If we had the stack->register map as rax, rdi, rsi for example⁷, then the final assembly for (0+1)+(2+3) would instead be

mov rax, 0; // 0
mov rdi, 1; // 1
add rax, rdi; // +
mov rdi, 2; // 2
mov rsi, 3; // 3
add rdi, rsi; // +
add rax, rdi; // +
ret

Does that set of operations look familiar? It’s the same as the linearized traversal of the tree from one of the above paragraphs. This program doesn’t use any stack, only registers, and is Blazing Fast(tm). If you run out of registers because you abstract stack offset gets too high, then you can fall back to normal push and pop like the “cheating” example - or implement some dumb last-recent-used cache for the registers and insert spilling when you need values at abstract stack offsets that don’t map to registers and you’ve accidentally re-created Linear Scan Register Allocation (which is a good thing).

This is a specific case of optimizing an interpreter when JITting, where you are able to pre-compute some unique location for each operation inputs and outputs and emitting code tailored for those specific locations, instead of emitting extraneous operations shuffling data around unneeded - and a case that isn’t quite touched on in the original BF JIT series of blog posts, which more talks about optimizing sequences of operations themselves via peephole optimizations, and then skipping to using LLVM which handles global register allocation and removing extraneous moves for entire functions, removing a need for doing this style of optimization yourself. Most other JIT-related blog posts I’ve seen online also don’t handle anything more complex than BF, or implement anything more than the push/pop machinery.

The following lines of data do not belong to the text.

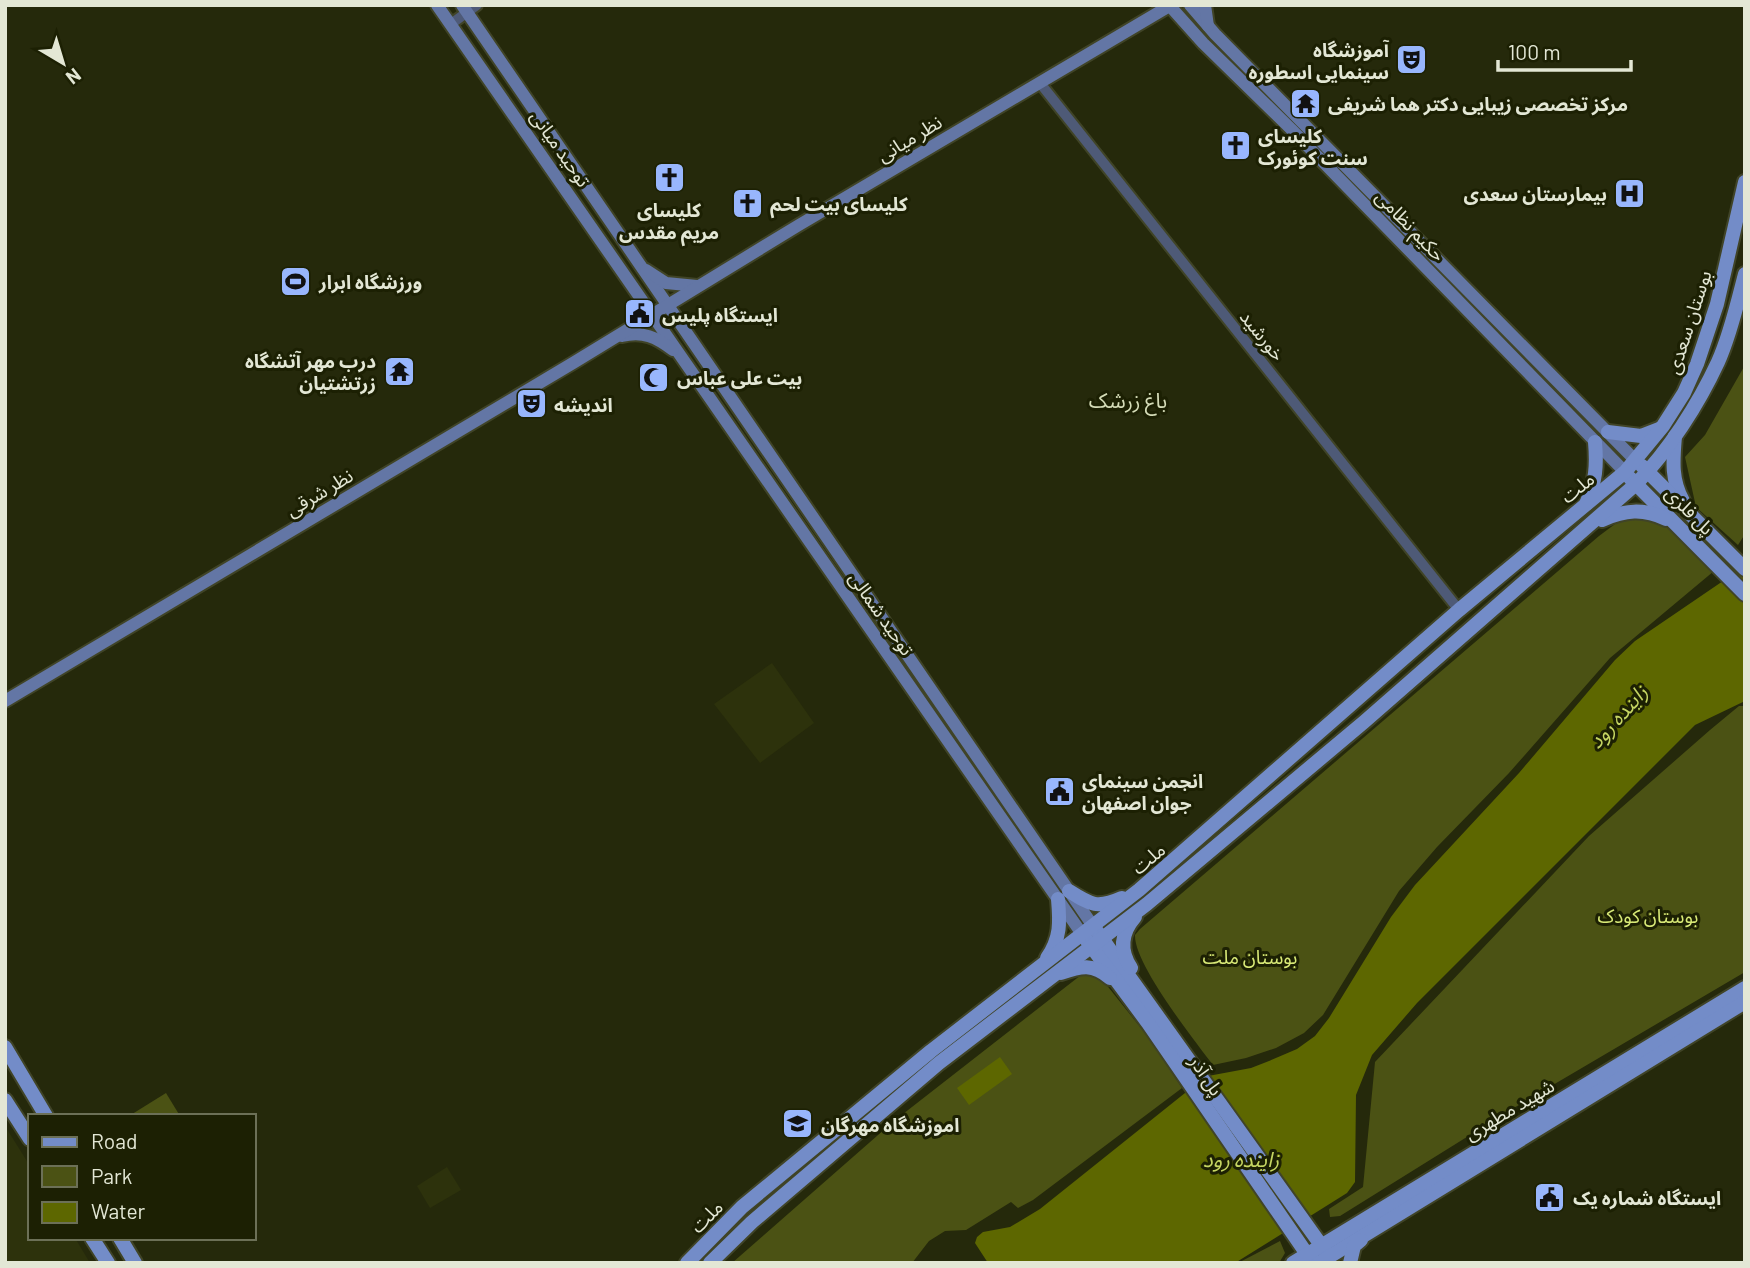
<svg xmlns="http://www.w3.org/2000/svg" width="1750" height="1268" font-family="Barlow,'Noto Sans Arabic',sans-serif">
<rect width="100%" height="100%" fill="#25290b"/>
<g fill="#2d320c">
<path d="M772,663L814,723L760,763L714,704Z"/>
<path d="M5,1126L30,1166V1238H75L90,1263H5Z"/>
<path d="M447,1167L461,1190L430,1208L417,1186Z"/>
</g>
<g fill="#4b5214">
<path d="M1745,365V534L1738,545L1696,507L1685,457L1705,435Z"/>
<path d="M1635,517L1653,519L1666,525L1714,571L1610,658L1509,773L1437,847L1399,891L1323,1015L1304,1033L1276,1048L1246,1058L1213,1065C1194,1040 1134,964 1135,935L1140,929L1599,536L1615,524Z"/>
<path d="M1739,706H1745V972L1507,1112L1340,1216L1330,1217L1329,1209L1363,1187L1375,1062L1589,836L1710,730Z"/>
<path d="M1087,973H1097L1149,1038L1182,1088L1033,1200L1018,1208L1011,1202L966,1230L945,1231L929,1241L912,1263H732L894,1121L1081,975Z"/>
<path d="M166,1093L180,1116H129Z"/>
<path d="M1280,1241L1285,1253L1279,1263H1238Z"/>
</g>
<g fill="#5d6700">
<path d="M1745,558V701L1695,725L1417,1003L1372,1055L1356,1095L1355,1182L1347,1193L1235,1263H988L975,1243L977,1237L983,1232L1010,1227L1040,1209L1200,1081L1208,1076L1251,1068L1269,1061L1297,1049L1315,1036L1329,1018L1391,917L1415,885L1519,773L1615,660L1635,641L1723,581Z"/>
<path d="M1000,1057L1012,1074L969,1105L957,1088Z"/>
</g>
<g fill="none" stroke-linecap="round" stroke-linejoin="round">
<defs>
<g id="tertiary">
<path d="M451,24L477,5"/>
<path d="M1040,83L1459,610"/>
</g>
<g id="secondary">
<path d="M437,5L1082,934"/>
<path d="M462,5L1093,926"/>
<path d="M1169,5L1203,43L1291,129L1625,472"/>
<path d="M1190,5L1215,34L1636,461"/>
<path d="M1205,5L1208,26"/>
<path d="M646,270L666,283L697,286"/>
<path d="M622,336C643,331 656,337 673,350"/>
<path d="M5,701L573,363L799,225L1171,5"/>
</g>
<g id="primary">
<path d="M1608,432L1641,436L1659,429"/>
<path d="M1675,436C1673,460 1671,480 1683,501"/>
<path d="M1642,466L1745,569"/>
<path d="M1630,478L1745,594"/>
<path d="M1586,504C1596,482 1597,465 1595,442"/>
<path d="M1602,520C1625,510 1643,508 1666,519"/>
<path d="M1069,891C1091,905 1097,909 1122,898"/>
<path d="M1096,930L1326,1252"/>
<path d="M1085,938L1148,1023L1311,1260"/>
<path d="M1047,958C1061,938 1060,922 1058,899"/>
<path d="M1131,968C1119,950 1121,933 1135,917"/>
<path d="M1061,973C1081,966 1093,963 1110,978"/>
<path d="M5,1047L46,1116"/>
<path d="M5,1100L30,1139"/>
<path d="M92,1238L108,1263"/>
<path d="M120,1238L135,1263"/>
<path d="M687,1263L742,1207L931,1051L1139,890L1459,610L1625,472L1663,426L1684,393L1697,364L1717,304L1745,182"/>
<path d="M710,1263L752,1222L939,1063L1147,904L1364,722L1636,484C1669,450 1698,405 1718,362C1730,336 1738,301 1745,274"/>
<path d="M1293,1263L1745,988"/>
<path d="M1319,1263L1745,1002"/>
<path d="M1350,1263L1354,1246L1361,1240"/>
</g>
</defs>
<use href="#tertiary" stroke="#404427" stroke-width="14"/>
<use href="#secondary" stroke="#404427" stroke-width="16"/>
<use href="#primary" stroke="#404427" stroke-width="18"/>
<use href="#tertiary" stroke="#4e5a77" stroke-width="10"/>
<use href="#secondary" stroke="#6376a5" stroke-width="12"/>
<use href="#primary" stroke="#738cc8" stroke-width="14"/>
</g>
<defs>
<symbol id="theatre-square" viewBox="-11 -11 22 22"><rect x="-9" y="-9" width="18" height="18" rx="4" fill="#98b6fd" stroke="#1c2003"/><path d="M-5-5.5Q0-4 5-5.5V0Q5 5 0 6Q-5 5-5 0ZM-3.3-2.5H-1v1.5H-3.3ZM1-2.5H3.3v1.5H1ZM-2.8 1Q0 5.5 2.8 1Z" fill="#111"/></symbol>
<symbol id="temple-square" viewBox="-11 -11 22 22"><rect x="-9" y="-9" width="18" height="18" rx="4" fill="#98b6fd" stroke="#1c2003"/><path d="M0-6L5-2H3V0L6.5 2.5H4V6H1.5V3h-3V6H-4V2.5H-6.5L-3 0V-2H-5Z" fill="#111"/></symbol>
<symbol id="church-square" viewBox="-11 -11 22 22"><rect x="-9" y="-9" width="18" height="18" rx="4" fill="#98b6fd" stroke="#1c2003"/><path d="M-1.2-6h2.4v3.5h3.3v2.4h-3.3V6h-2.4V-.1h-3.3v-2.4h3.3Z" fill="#111"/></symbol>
<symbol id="hospital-square" viewBox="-11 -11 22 22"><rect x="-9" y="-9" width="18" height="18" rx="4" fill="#98b6fd" stroke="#1c2003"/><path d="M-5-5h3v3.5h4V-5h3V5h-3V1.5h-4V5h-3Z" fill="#111"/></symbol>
<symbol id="stadium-square" viewBox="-11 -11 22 22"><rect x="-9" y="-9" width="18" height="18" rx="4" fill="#98b6fd" stroke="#1c2003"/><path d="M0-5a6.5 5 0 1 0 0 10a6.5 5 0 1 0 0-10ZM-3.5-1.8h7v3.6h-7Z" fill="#111"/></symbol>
<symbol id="civic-square" viewBox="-11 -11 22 22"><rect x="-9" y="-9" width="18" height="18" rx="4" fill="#98b6fd" stroke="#1c2003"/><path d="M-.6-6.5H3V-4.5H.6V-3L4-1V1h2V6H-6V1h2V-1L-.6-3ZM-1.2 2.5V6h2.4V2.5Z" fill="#111"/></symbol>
<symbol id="mosque-square" viewBox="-11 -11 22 22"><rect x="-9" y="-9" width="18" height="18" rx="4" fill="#98b6fd" stroke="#1c2003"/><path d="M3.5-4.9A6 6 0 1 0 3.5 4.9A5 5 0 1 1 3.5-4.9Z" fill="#111"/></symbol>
<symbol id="university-square" viewBox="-11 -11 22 22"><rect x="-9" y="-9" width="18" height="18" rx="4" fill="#98b6fd" stroke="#1c2003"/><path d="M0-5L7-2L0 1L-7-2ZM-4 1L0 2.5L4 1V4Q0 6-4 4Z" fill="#111"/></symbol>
</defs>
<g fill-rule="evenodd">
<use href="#theatre-square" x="1394" y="42" width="35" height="35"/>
<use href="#temple-square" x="1288" y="86" width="35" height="35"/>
<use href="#church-square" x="1218" y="128" width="35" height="35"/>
<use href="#church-square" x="652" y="160" width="35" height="35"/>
<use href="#hospital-square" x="1612" y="176" width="35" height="35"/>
<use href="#church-square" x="730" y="186" width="35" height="35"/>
<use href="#stadium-square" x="278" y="264" width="35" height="35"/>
<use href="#civic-square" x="622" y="296" width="35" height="35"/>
<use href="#temple-square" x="382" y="354" width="35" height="35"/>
<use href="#mosque-square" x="636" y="360" width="35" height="35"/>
<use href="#theatre-square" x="514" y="386" width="35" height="35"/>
<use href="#civic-square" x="1042" y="774" width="35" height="35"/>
<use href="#university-square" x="780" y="1106" width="35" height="35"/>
<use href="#civic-square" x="1532" y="1180" width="35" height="35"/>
</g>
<g text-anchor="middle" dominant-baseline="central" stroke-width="6" stroke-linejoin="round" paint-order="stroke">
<g font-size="19" font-weight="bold" fill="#e3e7d5" stroke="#1c2003" text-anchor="start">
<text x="1389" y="49" text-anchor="end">آموزشگاه<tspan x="1389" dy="22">سینمایی اسطوره</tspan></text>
<text x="1328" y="103">مرکز تخصصی زیبایی دکتر هما شریفی</text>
<text x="1258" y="135">کلیسای<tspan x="1258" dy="22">سنت کوئورک</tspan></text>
<text x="1607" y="193" text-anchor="end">بیمارستان سعدی</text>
<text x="770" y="203">کلیسای بیت لحم</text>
<text x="669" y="209" text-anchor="middle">کلیسای<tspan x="669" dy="22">مریم مقدس</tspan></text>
<text x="319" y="281">ورزشگاه ابرار</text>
<text x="662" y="314">ایستگاه پلیس</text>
<text x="376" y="360" text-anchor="end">درب مهر آتشگاه<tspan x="376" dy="22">زرتشتیان</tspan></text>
<text x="677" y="377">بیت علی عباس</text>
<text x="554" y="404">اندیشه</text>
<text x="1082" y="780">انجمن سینمای<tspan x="1082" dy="22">جوان اصفهان</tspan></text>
<text x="821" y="1124">اموزشگاه مهرگان</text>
<text x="1573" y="1197">ایستگاه شماره یک</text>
</g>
<g font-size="19" fill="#e3e7d5" stroke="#1c2003">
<text transform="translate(909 138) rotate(-31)">نظر میانی</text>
<text transform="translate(561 148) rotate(55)">توحید میانی</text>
<text transform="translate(1411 225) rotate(46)">حکیم نظامی</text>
<text transform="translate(1688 322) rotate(-72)">بوستان سعدی</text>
<text transform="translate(1263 335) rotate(51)">خورشید</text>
<text transform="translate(1577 487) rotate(-39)">ملت</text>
<text transform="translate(319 492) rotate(-31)">نظر شرقی</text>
<text transform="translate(1690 510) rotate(45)">پل فلزی</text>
<text transform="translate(882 613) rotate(55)">توحید شمالی</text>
<text transform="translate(1148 858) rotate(-40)">ملت</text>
<text transform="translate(1207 1075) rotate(56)">پل آذر</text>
<text transform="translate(1509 1109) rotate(-31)">شهید مطهری</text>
<text transform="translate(706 1216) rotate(-45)">ملت</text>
</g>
<g font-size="19" fill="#d9ea77" stroke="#1c2003">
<text x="1648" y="915">بوستان کودک</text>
<text x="1250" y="956">بوستان ملت</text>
</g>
<g font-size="21" fill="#d5dcb8" stroke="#1c2003">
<text x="1128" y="399">باغ زرشک</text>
</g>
<g font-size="21" font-style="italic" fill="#c6d662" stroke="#1c2003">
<text transform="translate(1617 716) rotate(-48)">زاینده رود</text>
<text x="1241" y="1158">زاینده رود</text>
</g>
</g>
<rect width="1750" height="1268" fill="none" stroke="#e3e7d5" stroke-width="14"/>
<rect x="28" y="1114" width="228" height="126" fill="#1c2003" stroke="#6c7057" stroke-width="2"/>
<rect x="42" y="1137" width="35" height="10" fill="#738cc8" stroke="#6c7057" stroke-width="2"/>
<text x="91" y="1149" font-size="21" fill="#e3e7d5">Road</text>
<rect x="42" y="1166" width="35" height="21" fill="#4b5214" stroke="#6c7057" stroke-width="2"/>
<text x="91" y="1184" font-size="21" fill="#e3e7d5">Park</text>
<rect x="42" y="1202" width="35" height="21" fill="#5d6700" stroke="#6c7057" stroke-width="2"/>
<text x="91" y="1219" font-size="21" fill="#e3e7d5">Water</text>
<g transform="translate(63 63) rotate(142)" stroke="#1c2003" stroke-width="5" paint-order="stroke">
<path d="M0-5L12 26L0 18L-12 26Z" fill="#e3e7d5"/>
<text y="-10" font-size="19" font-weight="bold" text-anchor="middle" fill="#e3e7d5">N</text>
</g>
<path d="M1498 60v10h133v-10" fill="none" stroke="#e3e7d5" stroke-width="3.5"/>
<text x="1508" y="60" font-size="21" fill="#e3e7d5" stroke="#1c2003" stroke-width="5" paint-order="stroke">100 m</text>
</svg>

A cute paper that extends this idea is “Copy-and-Patch Compilation: A fast compilation algorithm for high-level languages and bytecode” by Haoran Xu, Fredrik Kjolstad. It uses C++ to generate several different versions of functions which implement bytecode operations, using templating in order to create at compile-time “stencil” versions of the function which pad the argument and result values with dummy values. This has the result of essentially tricking the compiler into generating the various shifted assembly snippets itself, with the register used for each abstract stack index being the corrosponding register in the function ABI.⁸

This is, in my head at least, also closely related to the “Delayed Code Generation in Smalltalk-80” paper which not only allocates a unique location of values while doing code generation, but also delays emitting the code to evaluate those values until they are observed by some use, which itself has where it would like the value to be put at the end - and thus can emit code that computes values in that desired destination location directly. This technique was used in the V8 JavaScript JIT for their one-pass code generation at one point in time: they had a JIT that was “being stupid”, and they replaced it with something “not being stupid”, and reaped some performance gains despite being fairly conceptually simple. And, hopefully, now that you know this exists, you can too.

Footnote:

Instead of only running the magic box once, and then distributing the output program to people via unhinged gzip tarball infrastructure, which is the source of numerous headaches for everyone involved and leads to worse things, like learning NixOS. ↩
I can’t confirm this though. If Google or Oracle people are reading this, feel free to prove me right by offering me $300k/yr. ↩
I of course am a fool and have another side-project that basically does exactly this. It probably isn’t a good idea, but it’s also kind of a fun idea, which is what really matters. ↩
The sequel of the blog post I just made you read has a very nice gradual introduction to what kind of optimizations you can do with a JIT compiler, if you’re interested. ↩
Technically, the reverse post-order traversal, since you record which operations are completed first, since you want 0 and 1 to be recorded before + which use the results is. ↩
In loving reference to the paper for the Oberon-0 compiler, section 10.1, which uses this technique. ↩
These sound like they were picked out of a hat, but are fairly intentional: The SystemV ABI that we will be telling Rust the resulting function follows has a list of registers you are allowed to overwrite, and a set of register you aren’t, and all of these registers are allowed to be overwritten. Additionally, rax is the register for the output of our function: since we always evaluate to one register-sized value, we have the first abstract stack slot be that register so the result of running the expression leaves the result in where Rust expects the output to be. ↩
I tried to ~~steal~~ lightly adapt the paper to a Rust implementation, and hit Several Problems. They use a continuation-passing-style method of having the stencils fit together, with the functions ending in a tailcall to the next operation (which they then patch via ELF object crimes when manually stitching them together in the JIT code buffer). Rust doesn’t have guaranteed tailcalls, unlike C, however - in fact, Rust even in the extremely trivial cases where anyone with half a brain could look at the source code and reason “oh yeah you could tailcall here” will not, in fact, have LLVM emit tailcalls for functions. Which means you can’t really stitch together a bunch of function bodies in Rust, because each function will be creating stack frames and only tearing down those stack frames after the next function returns and basically it’s a giant mess. Rust also doesn’t even expose the GHC ABI that Copy-and-Patch uses to get Bonus Registers from the function ABI: the closest thing is an "unadjusted" ABI that has absolutely zero documentation for what it does or why it exists and also a big unstable feature warning saying “DO NOT USE THIS EVER” which I of course ignored in the course of the experiment. But it doesn’t have GHC ABI, which is kinda important for tricking the compiler into giving you good codegen from the abstract stack offset stencils. ↩